Sollten Eltern vor Kindern fluchen?

„Verdammt nochmal!“ Einmal nicht aufgepasst und schon rutscht einem ein Fluch heraus. Was tun, wenn das Kind ein Schimpfwort aufschnappt und es in der Folge selbst gebraucht?

Die Familie hat am Morgen zu lange getrödelt, Sie haben die Pausenbrote für die Kinder auf dem Küchentisch liegen gelassen, im Büro steht um neun Uhr eine wichtige Präsentation an und zu allem Überfluss stecken Sie auf dem Weg in die Kita nun auch noch im Stau fest. Da rutscht es Ihnen plötzlich heraus: „So eine Scheisse! Heute geht aber auch alles schief!“

Und schon ist es passiert. Sie können gerade noch im Kopf den Countdown zählen (drei… zwei… eins…), bis es kichernd von der Rückbank schallt: „Scheisse, Scheisse! Papa hat Scheisse gesagt!“.
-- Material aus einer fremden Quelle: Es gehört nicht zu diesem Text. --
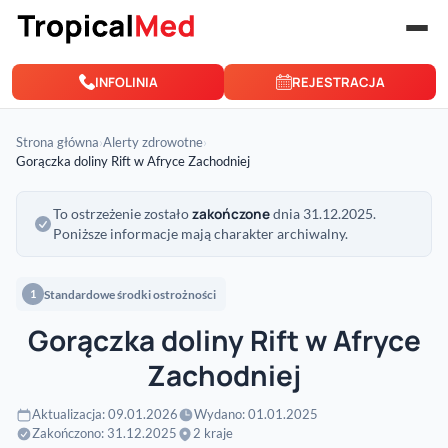
Przejdź do treści
INFOLINIA
REJESTRACJA
Strona główna
›
Alerty zdrowotne
›
Gorączka doliny Rift w Afryce Zachodniej
zakończone
To ostrzeżenie zostało
dnia 31.12.2025.
Poniższe informacje mają charakter archiwalny.
Standardowe środki ostrożności
1
Gorączka doliny Rift w Afryce
Zachodniej
Aktualizacja: 09.01.2026
Wydano: 01.01.2025
Zakończono: 31.12.2025
2 kraje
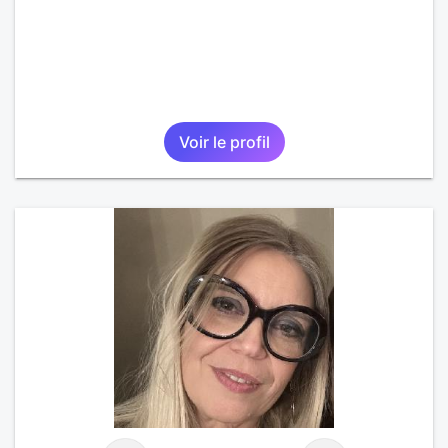
Voir le profil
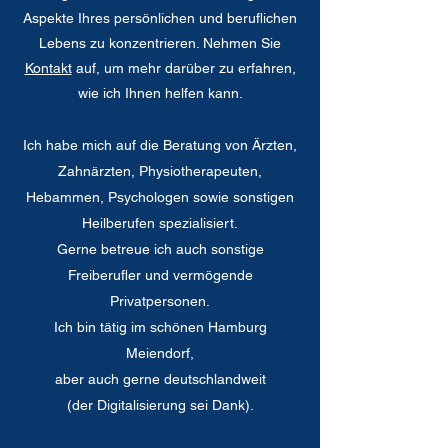
Aspekte Ihres persönlichen und beruflichen
Lebens zu konzentrieren. Nehmen Sie
Kontakt
auf, um mehr darüber zu erfahren,
wie ich Ihnen helfen kann.
Ich habe mich auf die Beratung von Ärzten,
Zahnärzten, Physiotherapeuten,
Hebammen, Psychologen sowie sonstigen
Heilberufen spezialisiert.
Gerne betreue ich auch sonstige
Freiberufler und vermögende
Privatpersonen.
Ich bin tätig im schönen Hamburg
Meiendorf,
aber auch gerne deutschlandweit
(der Digitalisierung sei Dank).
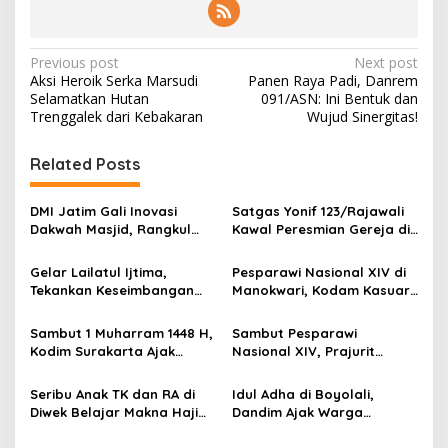
P
Previous post
Next post
Aksi Heroik Serka Marsudi
Panen Raya Padi, Danrem
o
Selamatkan Hutan
091/ASN: Ini Bentuk dan
s
Trenggalek dari Kebakaran
Wujud Sinergitas!
t
Related Posts
n
a
DMI Jatim Gali Inovasi
Satgas Yonif 123/Rajawali
v
Dakwah Masjid, Rangkul
Kawal Peresmian Gereja di
Gen Z hingga UMKM
Mappi, Sinergi TNI dan
i
Warga Perkuat Stabilitas
Gelar Lailatul Ijtima,
Pesparawi Nasional XIV di
g
Papua Selatan
Tekankan Keseimbangan
Manokwari, Kodam Kasuari
Teknologi dan Akhlak
Gaungkan Kebersamaan
a
Sambut 1 Muharram 1448 H,
Sambut Pesparawi
t
Kodim Surakarta Ajak
Nasional XIV, Prajurit
i
Refleksi dan Perkuat
Kodam Kasuari Bersihkan
Semangat Kebersamaan
Manokwari
Seribu Anak TK dan RA di
Idul Adha di Boyolali,
o
Diwek Belajar Makna Haji
Dandim Ajak Warga
n
Lewat Manasik yang Ceria
Meneguhkan Semangat
Berbagi dan Kepedulian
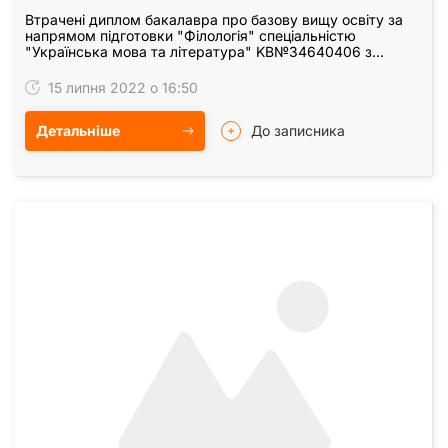
Втрачені диплом бакалавра про базову вищу освіту за
напрямом підготовки "Філологія" спеціальністю
"Українська мова та література" KB№34640406 з
додатком, видані на ім"я Татаріної Анни Валеріївни…
15 липня 2022 о 16:50
Детальніше
До записника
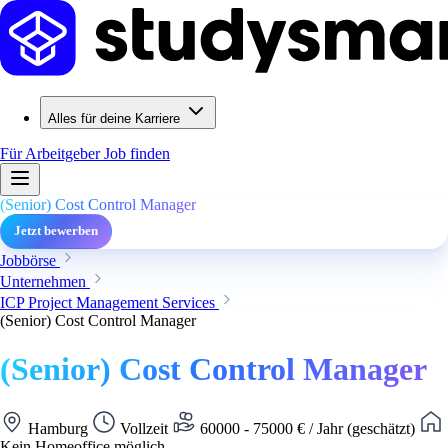
Alles für deine Karriere
Für Arbeitgeber
Job finden
(Senior) Cost Control Manager
Jetzt bewerben
Jobbörse
Unternehmen
ICP Project Management Services
(Senior) Cost Control Manager
(Senior) Cost Control Manager
Hamburg
Vollzeit
60000 - 75000 € / Jahr (geschätzt)
Kein Homeoffice möglich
Schimpfwörter faszinieren Kinder

Schimpfwörter üben auf Kinder ab einem bestimmten Alter eine grosse Faszination aus, denn sie eignen sich hervorragend, um Grenzen auszuloten. Andreas Bodemann, Leiter der psychologischen Beratungsstelle der Jugendhilfe des Evangelischen Johannesstift in Berlin, erklärt das Phänomen so: „Kinder erobern sich mit viel Spass und Neugier neue Bereiche. Der Reiz am Neuen ist etwas zutiefst Menschliches. Das Kind erlebt sich beim Gebrauch von Schimpfwörtern auch als besonders wirkungsvoll. Sogar die Erwachsenen, von denen sich einige dadurch auszeichnen, dass sie fast nie reagieren, melden sich zu Wort, wenn ein Kind Schimpfwörter gebraucht.“

Das Faszinierende an Schimpfwörtern sind für Kinder also zumeist nicht die Wörter an sich, sondern vielmehr die spannenden Reaktionen der Erwachsenen. Ein einziges Wort und Mama verschlägt es die Sprache, der Babysitter zuckt zusammen und Papa muss unwillkürlich laut loslachen.
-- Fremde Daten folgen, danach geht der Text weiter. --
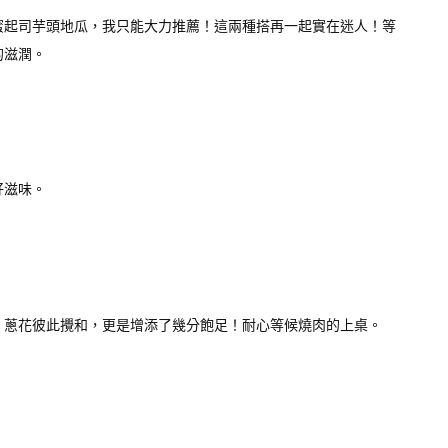
蜜起司芋頭地瓜，我只能大力推薦！這兩種搭再一起實在迷人！等
的滋潤。
好滋味。
、蔥花彼此攪和，更是增添了幾分飽足！耐心等候燒肉的上桌。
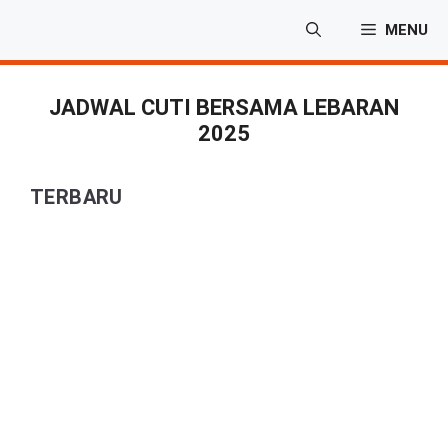
Langsung
MENU
ke
isi
JADWAL CUTI BERSAMA LEBARAN
2025
TERBARU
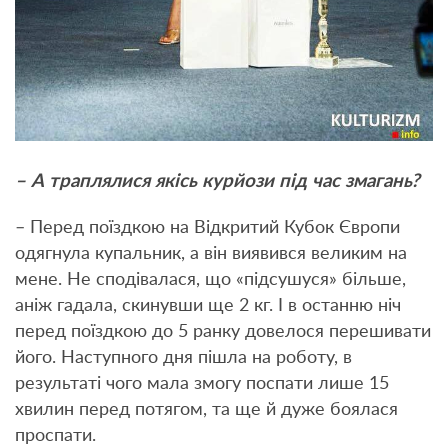
– А траплялися якісь курйози під час змагань?
– Перед поїздкою на Відкритий Кубок Європи
одягнула купальник, а він виявився великим на
мене. Не сподівалася, що «підсушуся» більше,
аніж гадала, скинувши ще 2 кг. І в останню ніч
перед поїздкою до 5 ранку довелося перешивати
його. Наступного дня пішла на роботу, в
результаті чого мала змогу поспати лише 15
хвилин перед потягом, та ще й дуже боялася
проспати.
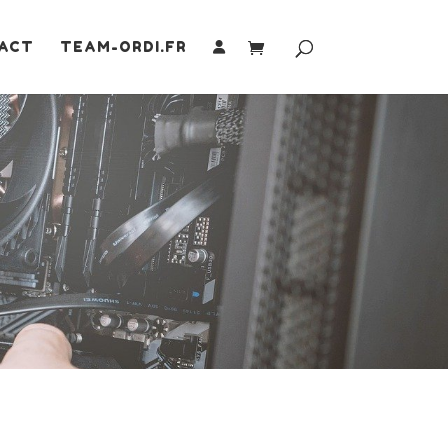
ACT
TEAM-ORDI.FR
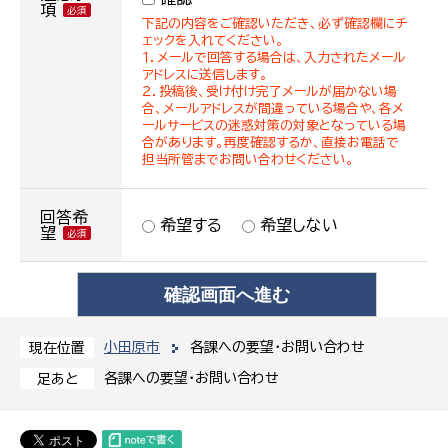
項
下記の内容をご確認いただき、必ず確認欄にチ
ェックを入れてください。
１．メールで回答する場合は、入力されたメール
アドレスに送信します。
２．投稿後、受け付け完了メールが届かない場
合、メールアドレスが間違っている場合や、各メ
ールサービスの迷惑対策の対象となっている場
合があります。再度確認するか、直接お電話で
担当所管までお問い合わせください。
回答希
希望する
希望しない
望
小田原市
各課への要望・お問い合わせ
現在位置
各課への要望・お問い合わせ
足あと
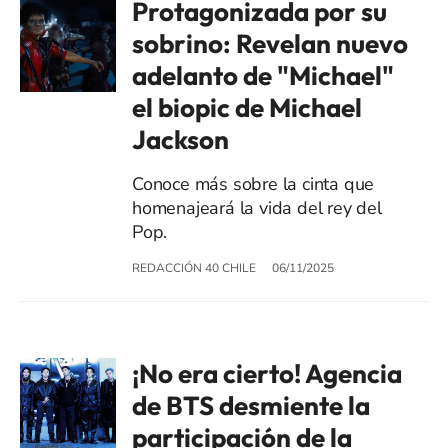
Protagonizada por su
sobrino: Revelan nuevo
adelanto de "Michael"
el biopic de Michael
Jackson
Conoce más sobre la cinta que
homenajeará la vida del rey del
Pop.
REDACCIÓN 40 CHILE
06/11/2025
¡No era cierto! Agencia
de BTS desmiente la
participación de la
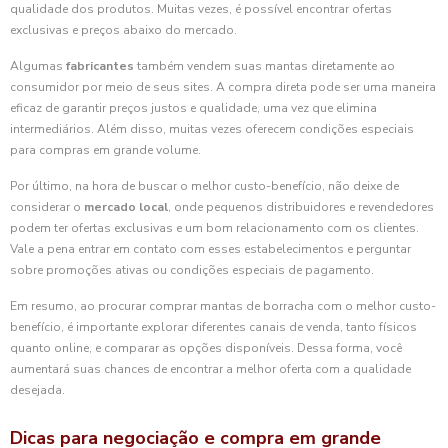
qualidade dos produtos. Muitas vezes, é possível encontrar ofertas
exclusivas e preços abaixo do mercado.
Algumas
fabricantes
também vendem suas mantas diretamente ao
consumidor por meio de seus sites. A compra direta pode ser uma maneira
eficaz de garantir preços justos e qualidade, uma vez que elimina
intermediários. Além disso, muitas vezes oferecem condições especiais
para compras em grande volume.
Por último, na hora de buscar o melhor custo-benefício, não deixe de
considerar o
mercado local
, onde pequenos distribuidores e revendedores
podem ter ofertas exclusivas e um bom relacionamento com os clientes.
Vale a pena entrar em contato com esses estabelecimentos e perguntar
sobre promoções ativas ou condições especiais de pagamento.
Em resumo, ao procurar comprar mantas de borracha com o melhor custo-
benefício, é importante explorar diferentes canais de venda, tanto físicos
quanto online, e comparar as opções disponíveis. Dessa forma, você
aumentará suas chances de encontrar a melhor oferta com a qualidade
desejada.
Dicas para negociação e compra em grande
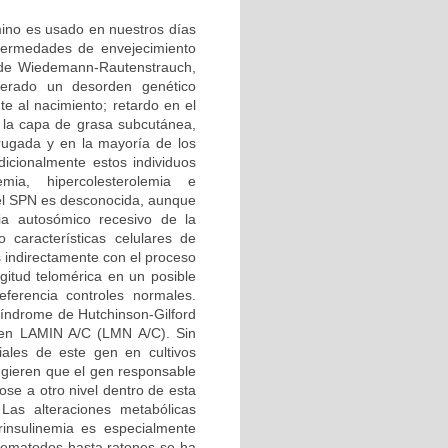
rmino es usado en nuestros días
nfermedades de envejecimiento
 de Wiedemann-Rautenstrauch,
erado un desorden genético
e al nacimiento; retardo en el
e la capa de grasa subcutánea,
rugada y en la mayoría de los
icionalmente estos individuos
emia, hipercolesterolemia e
del SPN es desconocida, aunque
ia autosómico recesivo de la
 características celulares de
s indirectamente con el proceso
gitud telomérica en un posible
erencia controles normales.
 síndrome de Hutchinson-Gilford
 gen LAMIN A/C (LMN A/C). Sin
ales de este gen en cultivos
ugieren que el gen responsable
ose a otro nivel dentro de esta
Las alteraciones metabólicas
rinsulinemia es especialmente
nematodos hasta ratones se ha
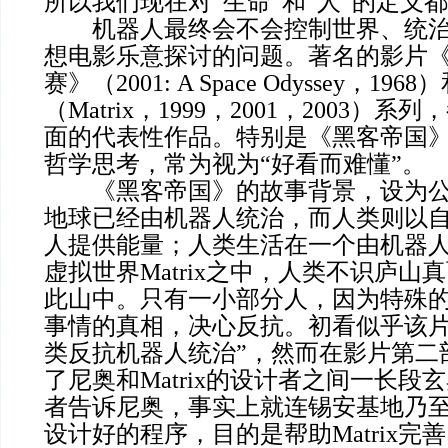
所以我们现在对“生命”和“人”的定义
机器人最终会不会控制世界、统治
想电影乐意探讨的问题。著名的影片《2
赛》（2001: A Space Odyssey，1
（Matrix，1999，2001，2003）
面的代表性作品。特别是《黑客帝国
哲学思考，常为视为“好看而难懂”。
《黑客帝国》的故事背景，设为公元
地球已经由机器人统治，而人类则以
人提供能量；人类生活在一个由机器
虚拟世界Matrix之中，人类不识庐山
此山中。只有一小部分人，因为特殊
事情的真相，决心反抗。初看似乎该片
类反抗机器人统治”，然而在影片第二
了尼奥和Matrix的设计者之间一长段
者告诉尼奥，事实上就连锡安基地乃
设计好的程序，目的是帮助Matrix完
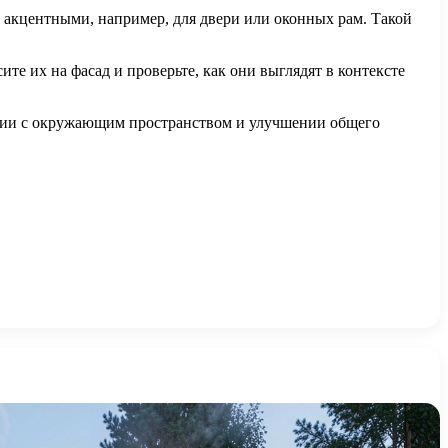
и акцентными, например, для двери или оконных рам. Такой
те их на фасад и проверьте, как они выглядят в контексте
онии с окружающим пространством и улучшении общего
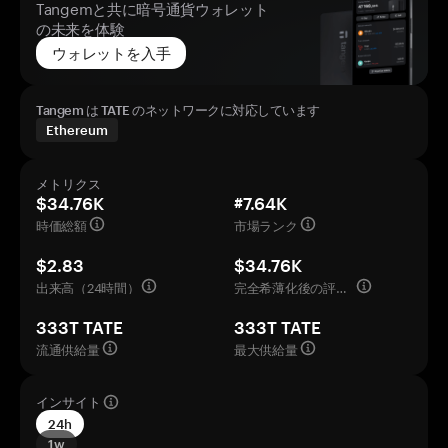
Tangemと共に暗号通貨ウォレット
の未来を体験
ウォレットを入手
Tangem は TATE のネットワークに対応しています
Ethereum
メトリクス
$34.76K
#7.64K
時価総額
市場ランク
$2.83
$34.76K
出来高（24時間）
完全希薄化後の評価額
333T TATE
333T TATE
流通供給量
最大供給量
インサイト
24h
1w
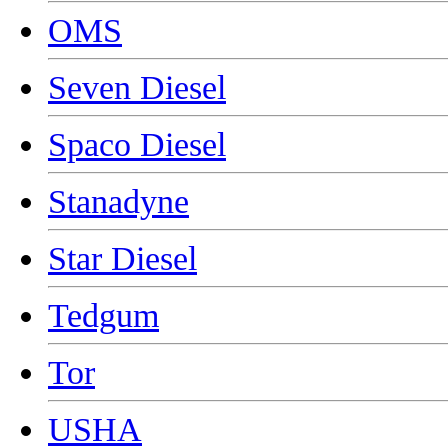
OMS
Seven Diesel
Spaco Diesel
Stanadyne
Star Diesel
Tedgum
Tor
USHA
Warum Fluchen sogar wichtig ist

Der Drang, zu fluchen ist nicht per se etwas Schlechtes – eher im Gegenteil. Schimpfwörter erfüllen eine psychische Entlastungsfunktion und dienen als Ventil, um im wahrsten Sinne des Wortes Dampf abzulassen und helfen uns bei der Bewältigung von Stress, Ärger und sogar körperlichen Schmerzen – das ist wissenschaftlich erwiesen. Wenn uns also ein herzhafter Fluch über die Lippen kommt, wenn wir uns den kleinen Zeh stossen  – oder eben im Stau stecken, wenn wir es eilig haben –  hat dies durchaus einen Sinn und trägt zum Stressabbau bei. Wer Ärger und Wut immer nur herunterschluckt und sich nie Luft macht, dem geht es damit auf lange Sicht nicht gut. Deswegen sollten auch Kinder mal schimpfen dürfen – in einem angemessenen Rahmen natürlich.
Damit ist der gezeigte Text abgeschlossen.